Heading for Disaster
BY JEAN PEYRELEVADE
Mediocre. The economic adviser, architect of the austerity turn of 1982-1983, points out the excesses and delusions of the programs of Jean-Luc Mélenchon and Jordan Bardella.
France has a structural weakness: most of our politicians are ignorant when it comes to economics.
We are already paying dearly for this: for years we have been unable to restore our public finances.
What would happen if tomorrow one of the extremes, right or left, came to power? The worst, obviously, but in very different forms. The Rassemblement National has virtually no interest in the financial recovery of the country. Following a pattern that has an increasing chance of working, it wants to win the next presidential election. To win, it multiplies promises to different categories of voters without asking any contribution whatsoever from French citizens.
Where is the necessary revenue? According to Jordan Bardella in his “Letter to French Entrepreneurs” of September 2025, “bad public spending must be reduced. Over 100 billion euros can be saved by ending welfare immigration, subsidies for intermittent energy, excessive public aid for the development of other countries, the administrative layering, and the exorbitant cost of state bureaucracy.” Where is the proof for such claims?

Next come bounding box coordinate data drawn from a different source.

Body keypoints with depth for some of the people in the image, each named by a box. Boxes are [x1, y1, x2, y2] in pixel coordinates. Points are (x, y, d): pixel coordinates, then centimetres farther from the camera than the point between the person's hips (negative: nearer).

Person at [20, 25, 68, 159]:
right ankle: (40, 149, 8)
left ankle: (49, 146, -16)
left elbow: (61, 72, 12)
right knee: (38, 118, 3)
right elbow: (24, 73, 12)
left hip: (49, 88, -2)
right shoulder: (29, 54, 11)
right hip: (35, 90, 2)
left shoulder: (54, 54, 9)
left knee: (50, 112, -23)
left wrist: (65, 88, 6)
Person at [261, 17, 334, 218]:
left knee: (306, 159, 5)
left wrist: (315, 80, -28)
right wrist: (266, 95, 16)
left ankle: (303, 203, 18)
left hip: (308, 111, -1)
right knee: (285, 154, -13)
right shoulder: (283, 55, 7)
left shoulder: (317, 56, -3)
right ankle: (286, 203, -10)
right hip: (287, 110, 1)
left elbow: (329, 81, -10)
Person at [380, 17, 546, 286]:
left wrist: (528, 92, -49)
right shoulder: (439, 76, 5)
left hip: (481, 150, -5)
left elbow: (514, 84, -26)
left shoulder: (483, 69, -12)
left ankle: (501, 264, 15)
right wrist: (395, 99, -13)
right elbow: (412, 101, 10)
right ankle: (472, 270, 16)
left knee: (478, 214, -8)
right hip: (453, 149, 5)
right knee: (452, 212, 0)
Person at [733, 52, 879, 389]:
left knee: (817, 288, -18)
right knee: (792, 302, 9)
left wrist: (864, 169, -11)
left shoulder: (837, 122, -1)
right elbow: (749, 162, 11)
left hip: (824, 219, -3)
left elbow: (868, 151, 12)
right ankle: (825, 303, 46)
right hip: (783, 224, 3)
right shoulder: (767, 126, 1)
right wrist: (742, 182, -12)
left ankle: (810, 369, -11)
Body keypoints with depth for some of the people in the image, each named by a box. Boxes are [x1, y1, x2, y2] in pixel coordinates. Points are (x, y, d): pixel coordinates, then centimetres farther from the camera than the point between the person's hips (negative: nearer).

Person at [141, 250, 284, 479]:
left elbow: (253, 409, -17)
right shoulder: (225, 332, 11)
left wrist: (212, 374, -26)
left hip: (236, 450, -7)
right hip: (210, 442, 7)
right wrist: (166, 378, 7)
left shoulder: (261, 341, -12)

Nonexistent. Let us also add the European Commission to the list of culprits: “In fifteen years, it has produced thousands of texts that have hampered our competitiveness and stifled our strategic industries.”
So it is not the French who must make sacrifices, but immigrants, foreigners, the European Commission, and the European Central Bank. An effort to rebalance our pension system, whose deficit is particularly heavy? Certainly not. At the same time, Jordan Bardella has just pulled off a feat in a few months that will greatly contribute to his very likely electoral victory. Marine Le Pen had built her populist forces among workers, employees, and small-town residents, promising to protect them from elite domination and the resulting sense of abandonment. Jordan Bardella has, in recent months, seduced small and medium business owners with repeated promises of tax relief — they represent nearly 4 million voters and have always been ideologically mistreated by the entire left.
Most of our politicians are ignorant when it comes to economics.
In short: the RN has skillfully multiplied its seductions. If it came to power, one would quickly realize it is incapable of restoring order to the country’s public finances, which could only hasten the arrival of a major crisis.
Absurd. The outcome would be similar (guaranteed bankruptcy) with Jean-Luc Mélenchon and the far left, but for different reasons. The program of La France Insoumise (“The Common Future”) is absurd, but unlike the RN’s, it is structured. The idea, highly ideological, is to redo a French Revolution that supposedly failed with the fall of Robespierre. One must therefore begin by convening a Constituent Assembly, triggered by a referendum using Article 11 of the Constitution, which allows the president to launch the entire process alone (which is legally questionable). The sovereignty of the people must be affirmed everywhere, with the creation of a citizens’ initiative referendum to propose or repeal laws or recall parliamentarians: a kind of end of representative democracy.
With the same ideological distortion, strongly anti-capitalist, the minimum wage must be massively increased (and consequently the entire wage scale) and the pay gap within a single company limited to a ratio of 1 to 20 (long live freedom!). And to solve the debt problem? The retirement age is of course brought back to 60. Then comes a wonderful Mélenchon idea: demand that the ECB convert the share of state debt it holds into perpetual zero-interest debt. Finally, at the expense of the right to property recognized by the Declaration of the Rights of Man (“Property being an inviolable and sacred right, no one may be deprived of it”), the rich must be made to pay in every possible and imaginable way, for example by capping wealth transfers at 12 million euros.
How do you prefer to head toward disaster, which is inevitable in any case? With the superficial intelligence of Jordan Bardella or the brutal stupidity of Jean-Luc Mélenchon? I’ll let you choose.